Twenty seven out of 177 (15%) correctly diagnosed trigger digits that received a steroid injection required surgical release. Thus, 150 consultations could have been avoided if only those who failed treatment with two serial steroid injections were referred. This has economic implications when the cost of two local anaesthetic/steroid injections are compared to alternative utilisation of the outpatient clinic time saved.
Benson and Ptaszek [9] suggested that although surgical release after a failed steroid injection was more expensive, the permanency of symptomatic relief might offset the increased cost. More recently, a cost – minimisation analysis performed by Kerrigan and Stanwix [16] found the “two injection then surgery” management algorithm to be the least costly, with primary surgical release being the most expensive.

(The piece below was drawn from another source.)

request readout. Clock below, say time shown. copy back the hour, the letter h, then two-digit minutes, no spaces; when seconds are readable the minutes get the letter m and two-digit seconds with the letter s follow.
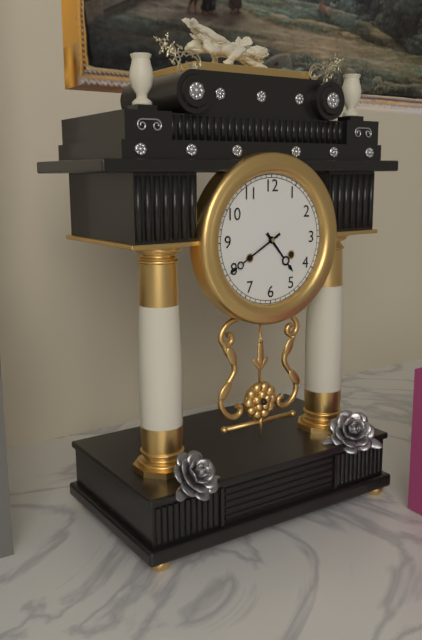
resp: 4h40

In our series, the thumb was the most commonly affected, followed by the ring, middle, little and index fingers in that order (see Figure 1). This is roughly in keeping with reports of incidence per finger by other authors ( [17]; [18]; [19]; [20]; [15]) though there is wide variation noted amongst some series. With regards to patient risk factors for recurrence, younger age was the only variable found to be associated with a statistically significant increase in recurrence following the first steroid injection. Rozental et al [21] found that younger age, IDDM, involvement of multiple digits and a history of other tendinopathies of the upper extremity were associated with a higher rate of treatment failure. Based on our findings, prediction of those that are most like to need surgery was not possible.